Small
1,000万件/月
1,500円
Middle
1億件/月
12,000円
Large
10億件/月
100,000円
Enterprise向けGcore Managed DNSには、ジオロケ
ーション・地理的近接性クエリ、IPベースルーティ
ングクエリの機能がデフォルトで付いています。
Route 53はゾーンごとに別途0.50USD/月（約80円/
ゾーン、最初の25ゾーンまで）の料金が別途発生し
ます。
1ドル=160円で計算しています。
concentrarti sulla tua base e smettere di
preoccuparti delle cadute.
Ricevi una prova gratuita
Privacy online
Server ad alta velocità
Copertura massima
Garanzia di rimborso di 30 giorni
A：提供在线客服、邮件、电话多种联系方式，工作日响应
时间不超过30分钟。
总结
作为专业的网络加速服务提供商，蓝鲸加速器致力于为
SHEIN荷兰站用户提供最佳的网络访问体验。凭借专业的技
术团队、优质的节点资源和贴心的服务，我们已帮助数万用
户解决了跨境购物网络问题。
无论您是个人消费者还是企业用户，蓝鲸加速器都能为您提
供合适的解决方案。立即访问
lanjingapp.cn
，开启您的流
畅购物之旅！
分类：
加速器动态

Exercise prompt: Starting at the first line of the data above, retype each line exactly until you reach the line containing "concentrarti sulla tua base e smettere di", and include that line too.

Exercise response:
Small
1,000万件/月
1,500円
Middle
1億件/月
12,000円
Large
10億件/月
100,000円
Enterprise向けGcore Managed DNSには、ジオロケ
ーション・地理的近接性クエリ、IPベースルーティ
ングクエリの機能がデフォルトで付いています。
Route 53はゾーンごとに別途0.50USD/月（約80円/
ゾーン、最初の25ゾーンまで）の料金が別途発生し
ます。
1ドル=160円で計算しています。
concentrarti sulla tua base e smettere di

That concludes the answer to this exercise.